### Aim of the task
Return unchanged every line of the records, starting at the first line and ending at the line that contains "Samfraktar.".

### Material to process
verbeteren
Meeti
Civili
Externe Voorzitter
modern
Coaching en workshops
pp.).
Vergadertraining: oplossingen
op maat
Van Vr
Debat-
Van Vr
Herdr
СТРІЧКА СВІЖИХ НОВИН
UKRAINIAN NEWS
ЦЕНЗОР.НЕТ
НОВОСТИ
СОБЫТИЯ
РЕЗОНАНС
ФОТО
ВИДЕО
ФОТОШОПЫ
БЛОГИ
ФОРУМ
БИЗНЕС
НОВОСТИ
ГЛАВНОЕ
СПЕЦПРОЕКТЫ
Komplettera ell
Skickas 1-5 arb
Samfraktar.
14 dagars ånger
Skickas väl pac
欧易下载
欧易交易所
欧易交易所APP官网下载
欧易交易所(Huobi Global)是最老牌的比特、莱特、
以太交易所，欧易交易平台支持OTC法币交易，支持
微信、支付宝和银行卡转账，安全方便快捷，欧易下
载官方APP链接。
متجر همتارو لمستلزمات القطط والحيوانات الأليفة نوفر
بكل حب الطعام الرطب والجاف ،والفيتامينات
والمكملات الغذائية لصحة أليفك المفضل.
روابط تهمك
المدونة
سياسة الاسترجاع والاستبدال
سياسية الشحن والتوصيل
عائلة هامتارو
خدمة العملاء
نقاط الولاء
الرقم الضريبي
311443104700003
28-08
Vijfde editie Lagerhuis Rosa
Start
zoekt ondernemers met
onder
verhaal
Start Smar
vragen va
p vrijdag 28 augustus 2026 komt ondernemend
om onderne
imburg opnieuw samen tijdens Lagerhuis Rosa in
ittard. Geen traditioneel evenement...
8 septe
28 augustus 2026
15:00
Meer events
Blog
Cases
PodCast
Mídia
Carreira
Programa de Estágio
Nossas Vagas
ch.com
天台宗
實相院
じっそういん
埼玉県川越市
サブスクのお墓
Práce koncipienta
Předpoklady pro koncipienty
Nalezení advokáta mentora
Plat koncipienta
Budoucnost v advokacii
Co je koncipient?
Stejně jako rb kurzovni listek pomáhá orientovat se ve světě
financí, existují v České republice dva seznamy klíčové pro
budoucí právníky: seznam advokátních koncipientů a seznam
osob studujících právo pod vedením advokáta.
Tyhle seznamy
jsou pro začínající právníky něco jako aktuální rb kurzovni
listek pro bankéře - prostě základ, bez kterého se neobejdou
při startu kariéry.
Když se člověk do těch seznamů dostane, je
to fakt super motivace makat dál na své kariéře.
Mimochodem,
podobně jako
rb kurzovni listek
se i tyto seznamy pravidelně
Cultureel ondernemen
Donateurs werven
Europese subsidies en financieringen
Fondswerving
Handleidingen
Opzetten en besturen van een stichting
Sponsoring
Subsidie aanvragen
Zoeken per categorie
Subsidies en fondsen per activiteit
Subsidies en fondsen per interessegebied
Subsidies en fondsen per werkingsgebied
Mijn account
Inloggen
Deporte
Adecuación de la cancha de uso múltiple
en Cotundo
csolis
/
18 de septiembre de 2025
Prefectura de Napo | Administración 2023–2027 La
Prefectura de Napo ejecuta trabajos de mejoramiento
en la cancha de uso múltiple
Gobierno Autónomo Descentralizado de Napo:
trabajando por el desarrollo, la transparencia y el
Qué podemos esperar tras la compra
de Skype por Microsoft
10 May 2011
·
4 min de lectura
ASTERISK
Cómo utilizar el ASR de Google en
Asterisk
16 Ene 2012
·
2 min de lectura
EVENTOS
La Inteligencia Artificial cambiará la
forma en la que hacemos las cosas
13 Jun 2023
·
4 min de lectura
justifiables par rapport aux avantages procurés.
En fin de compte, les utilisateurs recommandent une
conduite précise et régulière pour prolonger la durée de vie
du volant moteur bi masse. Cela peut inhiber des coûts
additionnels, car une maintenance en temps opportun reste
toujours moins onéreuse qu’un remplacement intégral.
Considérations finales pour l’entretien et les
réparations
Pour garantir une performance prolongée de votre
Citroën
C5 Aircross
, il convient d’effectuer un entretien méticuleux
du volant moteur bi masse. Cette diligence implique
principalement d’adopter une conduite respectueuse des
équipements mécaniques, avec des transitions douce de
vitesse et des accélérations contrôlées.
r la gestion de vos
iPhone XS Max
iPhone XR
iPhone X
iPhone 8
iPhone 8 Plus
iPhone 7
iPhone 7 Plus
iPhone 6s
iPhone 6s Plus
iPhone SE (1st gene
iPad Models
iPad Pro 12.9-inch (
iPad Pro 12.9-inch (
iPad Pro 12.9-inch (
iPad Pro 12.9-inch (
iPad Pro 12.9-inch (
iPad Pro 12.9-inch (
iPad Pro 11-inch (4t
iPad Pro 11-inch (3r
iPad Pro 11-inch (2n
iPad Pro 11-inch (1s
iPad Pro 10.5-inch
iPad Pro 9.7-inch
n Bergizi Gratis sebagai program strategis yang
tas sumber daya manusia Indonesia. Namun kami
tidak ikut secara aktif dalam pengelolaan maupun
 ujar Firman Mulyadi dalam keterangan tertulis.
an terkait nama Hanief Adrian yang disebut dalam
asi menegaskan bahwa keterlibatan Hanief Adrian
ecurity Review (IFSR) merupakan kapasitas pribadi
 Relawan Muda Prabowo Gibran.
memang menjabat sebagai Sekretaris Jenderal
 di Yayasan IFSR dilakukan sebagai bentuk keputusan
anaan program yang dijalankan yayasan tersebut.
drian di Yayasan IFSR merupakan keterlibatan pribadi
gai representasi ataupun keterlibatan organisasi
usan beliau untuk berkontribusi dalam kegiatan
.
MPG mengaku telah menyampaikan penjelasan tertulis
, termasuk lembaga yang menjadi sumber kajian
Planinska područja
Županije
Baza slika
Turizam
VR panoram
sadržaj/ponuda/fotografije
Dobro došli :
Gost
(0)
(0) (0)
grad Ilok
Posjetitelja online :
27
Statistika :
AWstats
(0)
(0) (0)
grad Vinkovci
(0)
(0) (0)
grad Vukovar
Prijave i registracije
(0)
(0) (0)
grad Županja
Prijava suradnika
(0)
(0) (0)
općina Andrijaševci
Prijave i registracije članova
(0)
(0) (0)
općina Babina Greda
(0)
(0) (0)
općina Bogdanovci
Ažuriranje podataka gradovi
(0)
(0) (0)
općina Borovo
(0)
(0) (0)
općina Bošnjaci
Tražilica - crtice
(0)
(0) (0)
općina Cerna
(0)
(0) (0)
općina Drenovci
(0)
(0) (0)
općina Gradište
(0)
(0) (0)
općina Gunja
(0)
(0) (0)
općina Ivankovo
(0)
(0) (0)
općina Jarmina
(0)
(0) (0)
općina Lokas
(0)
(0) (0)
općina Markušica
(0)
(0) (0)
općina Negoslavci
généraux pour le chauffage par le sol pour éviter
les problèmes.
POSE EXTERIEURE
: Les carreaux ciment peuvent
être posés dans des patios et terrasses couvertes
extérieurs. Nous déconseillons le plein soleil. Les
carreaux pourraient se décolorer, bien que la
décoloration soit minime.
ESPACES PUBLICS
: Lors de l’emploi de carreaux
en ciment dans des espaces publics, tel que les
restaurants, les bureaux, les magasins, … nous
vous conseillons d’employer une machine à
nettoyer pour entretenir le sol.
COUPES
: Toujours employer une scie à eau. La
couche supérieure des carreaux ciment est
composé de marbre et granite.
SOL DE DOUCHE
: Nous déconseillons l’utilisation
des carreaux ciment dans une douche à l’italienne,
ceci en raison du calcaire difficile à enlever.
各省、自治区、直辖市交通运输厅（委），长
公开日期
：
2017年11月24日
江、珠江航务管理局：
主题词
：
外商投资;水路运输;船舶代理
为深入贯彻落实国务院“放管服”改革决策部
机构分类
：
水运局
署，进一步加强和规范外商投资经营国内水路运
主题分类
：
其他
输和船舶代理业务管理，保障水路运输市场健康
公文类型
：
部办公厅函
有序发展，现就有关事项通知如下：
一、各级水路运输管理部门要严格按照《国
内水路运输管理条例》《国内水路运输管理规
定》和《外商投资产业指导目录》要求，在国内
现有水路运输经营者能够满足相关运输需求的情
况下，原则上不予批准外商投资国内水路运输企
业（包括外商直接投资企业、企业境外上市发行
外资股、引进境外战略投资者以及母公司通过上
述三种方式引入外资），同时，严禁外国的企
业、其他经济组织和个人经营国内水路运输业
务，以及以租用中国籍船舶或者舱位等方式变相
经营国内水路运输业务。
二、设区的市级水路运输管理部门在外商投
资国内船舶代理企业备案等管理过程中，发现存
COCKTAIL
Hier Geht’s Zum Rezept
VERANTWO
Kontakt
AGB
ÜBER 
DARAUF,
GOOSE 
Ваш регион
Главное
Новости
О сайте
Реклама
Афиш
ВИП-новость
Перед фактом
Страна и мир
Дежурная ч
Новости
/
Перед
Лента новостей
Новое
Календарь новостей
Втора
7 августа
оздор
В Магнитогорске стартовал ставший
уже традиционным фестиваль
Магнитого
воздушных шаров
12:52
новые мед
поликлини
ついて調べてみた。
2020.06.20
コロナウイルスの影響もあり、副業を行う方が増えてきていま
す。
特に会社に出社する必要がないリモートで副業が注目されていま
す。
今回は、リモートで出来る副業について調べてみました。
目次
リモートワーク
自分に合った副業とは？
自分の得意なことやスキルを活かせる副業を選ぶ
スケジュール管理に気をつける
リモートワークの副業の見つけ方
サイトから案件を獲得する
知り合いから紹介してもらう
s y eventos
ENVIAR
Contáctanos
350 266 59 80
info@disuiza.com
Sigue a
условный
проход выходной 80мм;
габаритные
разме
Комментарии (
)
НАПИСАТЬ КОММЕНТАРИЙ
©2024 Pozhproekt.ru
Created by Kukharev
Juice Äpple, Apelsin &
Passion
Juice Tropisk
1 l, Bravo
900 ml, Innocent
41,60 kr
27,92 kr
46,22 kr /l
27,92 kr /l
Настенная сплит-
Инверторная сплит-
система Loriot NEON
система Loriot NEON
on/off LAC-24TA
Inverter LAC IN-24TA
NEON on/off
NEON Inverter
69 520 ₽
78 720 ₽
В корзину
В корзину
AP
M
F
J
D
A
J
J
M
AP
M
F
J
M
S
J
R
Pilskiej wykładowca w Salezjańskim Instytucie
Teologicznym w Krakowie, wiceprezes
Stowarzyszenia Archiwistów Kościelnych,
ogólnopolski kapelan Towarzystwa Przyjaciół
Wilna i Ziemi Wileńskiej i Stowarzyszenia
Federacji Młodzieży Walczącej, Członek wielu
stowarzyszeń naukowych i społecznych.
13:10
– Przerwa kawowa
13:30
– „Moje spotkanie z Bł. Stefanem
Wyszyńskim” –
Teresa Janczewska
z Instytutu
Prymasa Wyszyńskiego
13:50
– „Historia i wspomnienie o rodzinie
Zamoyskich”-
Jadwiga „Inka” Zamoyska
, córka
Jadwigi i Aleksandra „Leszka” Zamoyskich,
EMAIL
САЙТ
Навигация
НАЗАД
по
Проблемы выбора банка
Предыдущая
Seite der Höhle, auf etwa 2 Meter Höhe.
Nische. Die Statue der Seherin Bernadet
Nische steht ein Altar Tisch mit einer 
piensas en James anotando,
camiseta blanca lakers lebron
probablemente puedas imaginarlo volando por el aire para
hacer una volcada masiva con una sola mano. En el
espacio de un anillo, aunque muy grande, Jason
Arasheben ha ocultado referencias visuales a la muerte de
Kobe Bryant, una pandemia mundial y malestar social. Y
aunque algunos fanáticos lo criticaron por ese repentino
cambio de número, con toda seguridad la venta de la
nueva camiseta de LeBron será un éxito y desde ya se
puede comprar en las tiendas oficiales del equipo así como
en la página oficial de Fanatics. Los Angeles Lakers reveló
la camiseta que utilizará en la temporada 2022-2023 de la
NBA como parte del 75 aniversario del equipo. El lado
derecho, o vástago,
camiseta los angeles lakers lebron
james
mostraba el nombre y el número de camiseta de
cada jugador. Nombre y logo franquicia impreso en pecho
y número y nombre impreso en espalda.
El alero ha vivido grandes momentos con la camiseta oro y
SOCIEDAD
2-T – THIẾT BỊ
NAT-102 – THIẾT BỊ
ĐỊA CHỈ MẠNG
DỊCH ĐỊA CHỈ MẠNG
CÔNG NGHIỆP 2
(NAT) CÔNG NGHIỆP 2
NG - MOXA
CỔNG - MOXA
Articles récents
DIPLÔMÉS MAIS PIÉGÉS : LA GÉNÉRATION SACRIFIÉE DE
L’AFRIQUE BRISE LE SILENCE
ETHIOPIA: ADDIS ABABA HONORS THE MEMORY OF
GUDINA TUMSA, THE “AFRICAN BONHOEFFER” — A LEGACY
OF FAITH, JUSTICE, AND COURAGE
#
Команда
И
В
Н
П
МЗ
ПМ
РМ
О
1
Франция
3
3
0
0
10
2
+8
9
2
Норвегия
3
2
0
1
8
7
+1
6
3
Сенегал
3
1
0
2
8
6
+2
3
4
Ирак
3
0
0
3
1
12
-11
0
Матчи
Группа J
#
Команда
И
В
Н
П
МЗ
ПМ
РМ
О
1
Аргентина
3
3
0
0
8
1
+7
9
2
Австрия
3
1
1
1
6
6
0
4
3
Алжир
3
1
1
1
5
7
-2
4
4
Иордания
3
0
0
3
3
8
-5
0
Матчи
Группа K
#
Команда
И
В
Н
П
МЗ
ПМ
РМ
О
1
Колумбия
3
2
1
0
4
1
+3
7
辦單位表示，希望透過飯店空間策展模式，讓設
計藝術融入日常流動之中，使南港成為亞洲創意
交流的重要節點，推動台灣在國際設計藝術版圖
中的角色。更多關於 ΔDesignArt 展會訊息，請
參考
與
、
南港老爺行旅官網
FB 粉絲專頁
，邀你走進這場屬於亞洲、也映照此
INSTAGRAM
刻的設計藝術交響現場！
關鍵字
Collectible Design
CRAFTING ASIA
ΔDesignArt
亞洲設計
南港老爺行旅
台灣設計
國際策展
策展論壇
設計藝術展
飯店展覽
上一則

### Solution for this task
verbeteren
Meeti
Civili
Externe Voorzitter
modern
Coaching en workshops
pp.).
Vergadertraining: oplossingen
op maat
Van Vr
Debat-
Van Vr
Herdr
СТРІЧКА СВІЖИХ НОВИН
UKRAINIAN NEWS
ЦЕНЗОР.НЕТ
НОВОСТИ
СОБЫТИЯ
РЕЗОНАНС
ФОТО
ВИДЕО
ФОТОШОПЫ
БЛОГИ
ФОРУМ
БИЗНЕС
НОВОСТИ
ГЛАВНОЕ
СПЕЦПРОЕКТЫ
Komplettera ell
Skickas 1-5 arb
Samfraktar.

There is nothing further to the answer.